"I am not going to lose my little girl, I hope?" he said, patting her hand.

"Not yet, papa; now, you must sit real quiet, and be not so inquisitive, nor so suspecting till you have heard me," she said, fondly.

"Why, Edith, I had suspected some dark and mysterious deed you had committed; but, with your assurance that I am not to lose you yet. I am listening," he replied.

Then she related all that Star had unfolded to her the night previous; and even how Monroe had acted.

"From whom did Star get the information?" he asked, meditatively, after Edith had finished.

"From her step-father, Peter Dieman."

"Humph! Peter Dieman! and he married Kate Jarney at last—to her betterment," he said, in a ruminating mood. "Well, after all, I am satisfied. Had she heeded me, she would not have gone through all these years of misery that her profligate husband brought upon her. Once I offered to assist her; but she was too proud in her lowliness to respond to my proffered aid. It is better, perhaps; it is better. It seems that the scheme of things is wrong, sometimes; but in the end it is righted."

"Now, what is to be done, dear papa?" asked Edith, seeing that he had taken a discursive course in response to her irrefutable facts.

"I shall act at once," said he, gazing out the window, abstractedly, as if he had been wounded by an aspersion cast upon his magnanimity. "Ingrate!
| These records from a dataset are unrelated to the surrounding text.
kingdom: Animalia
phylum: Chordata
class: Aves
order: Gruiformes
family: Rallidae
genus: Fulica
Ingrate! all of them!" he mused, drumming on the arm of the chair with his fingers, deep in study over some plan of action. "Edith, what would you do?" he asked, as he turned his head and looked at her trustfully. "I have trusted him in his department all these years, and he has given such satisfaction that no one mistrusted his motives, or questioned his integrity. I can hardly believe it, Edith. What would you do?"

"Do you leave it to me?" she asked, her eyes sparkling with suppressed fire.